[BEGIN Dataset entries]

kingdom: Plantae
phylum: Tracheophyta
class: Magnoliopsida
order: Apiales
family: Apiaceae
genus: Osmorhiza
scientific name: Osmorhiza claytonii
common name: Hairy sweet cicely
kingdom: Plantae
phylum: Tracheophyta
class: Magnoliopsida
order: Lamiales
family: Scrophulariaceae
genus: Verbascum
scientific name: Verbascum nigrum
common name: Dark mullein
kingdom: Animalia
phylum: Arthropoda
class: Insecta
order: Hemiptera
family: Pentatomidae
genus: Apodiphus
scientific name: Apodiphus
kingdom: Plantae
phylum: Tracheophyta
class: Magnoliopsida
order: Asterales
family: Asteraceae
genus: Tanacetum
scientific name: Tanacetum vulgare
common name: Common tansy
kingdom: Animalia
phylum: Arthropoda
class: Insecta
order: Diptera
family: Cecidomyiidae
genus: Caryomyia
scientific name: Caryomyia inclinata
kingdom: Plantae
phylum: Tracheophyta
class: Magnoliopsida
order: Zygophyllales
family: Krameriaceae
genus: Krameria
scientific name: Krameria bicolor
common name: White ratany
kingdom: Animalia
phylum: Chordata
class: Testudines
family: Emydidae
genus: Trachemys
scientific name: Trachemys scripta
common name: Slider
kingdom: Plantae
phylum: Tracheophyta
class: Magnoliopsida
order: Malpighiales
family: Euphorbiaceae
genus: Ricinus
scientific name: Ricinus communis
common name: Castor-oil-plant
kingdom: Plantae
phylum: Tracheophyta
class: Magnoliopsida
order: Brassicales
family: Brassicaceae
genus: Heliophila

[END Dataset entries]

▸ Your task: Lay out the material above as a Markdown table with two columns, "Row" and "Line," numbering each line in order and omitting blank lines.

▸ Task answer:
| Row | Line |
|---|---|
| 1 | kingdom: Plantae |
| 2 | phylum: Tracheophyta |
| 3 | class: Magnoliopsida |
| 4 | order: Apiales |
| 5 | family: Apiaceae |
| 6 | genus: Osmorhiza |
| 7 | scientific name: Osmorhiza claytonii |
| 8 | common name: Hairy sweet cicely |
| 9 | kingdom: Plantae |
| 10 | phylum: Tracheophyta |
| 11 | class: Magnoliopsida |
| 12 | order: Lamiales |
| 13 | family: Scrophulariaceae |
| 14 | genus: Verbascum |
| 15 | scientific name: Verbascum nigrum |
| 16 | common name: Dark mullein |
| 17 | kingdom: Animalia |
| 18 | phylum: Arthropoda |
| 19 | class: Insecta |
| 20 | order: Hemiptera |
| 21 | family: Pentatomidae |
| 22 | genus: Apodiphus |
| 23 | scientific name: Apodiphus |
| 24 | kingdom: Plantae |
| 25 | phylum: Tracheophyta |
| 26 | class: Magnoliopsida |
| 27 | order: Asterales |
| 28 | family: Asteraceae |
| 29 | genus: Tanacetum |
| 30 | scientific name: Tanacetum vulgare |
| 31 | common name: Common tansy |
| 32 | kingdom: Animalia |
| 33 | phylum: Arthropoda |
| 34 | class: Insecta |
| 35 | order: Diptera |
| 36 | family: Cecidomyiidae |
| 37 | genus: Caryomyia |
| 38 | scientific name: Caryomyia inclinata |
| 39 | kingdom: Plantae |
| 40 | phylum: Tracheophyta |
| 41 | class: Magnoliopsida |
| 42 | order: Zygophyllales |
| 43 | family: Krameriaceae |
| 44 | genus: Krameria |
| 45 | scientific name: Krameria bicolor |
| 46 | common name: White ratany |
| 47 | kingdom: Animalia |
| 48 | phylum: Chordata |
| 49 | class: Testudines |
| 50 | family: Emydidae |
| 51 | genus: Trachemys |
| 52 | scientific name: Trachemys scripta |
| 53 | common name: Slider |
| 54 | kingdom: Plantae |
| 55 | phylum: Tracheophyta |
| 56 | class: Magnoliopsida |
| 57 | order: Malpighiales |
| 58 | family: Euphorbiaceae |
| 59 | genus: Ricinus |
| 60 | scientific name: Ricinus communis |
| 61 | common name: Castor-oil-plant |
| 62 | kingdom: Plantae |
| 63 | phylum: Tracheophyta |
| 64 | class: Magnoliopsida |
| 65 | order: Brassicales |
| 66 | family: Brassicaceae |
| 67 | genus: Heliophila |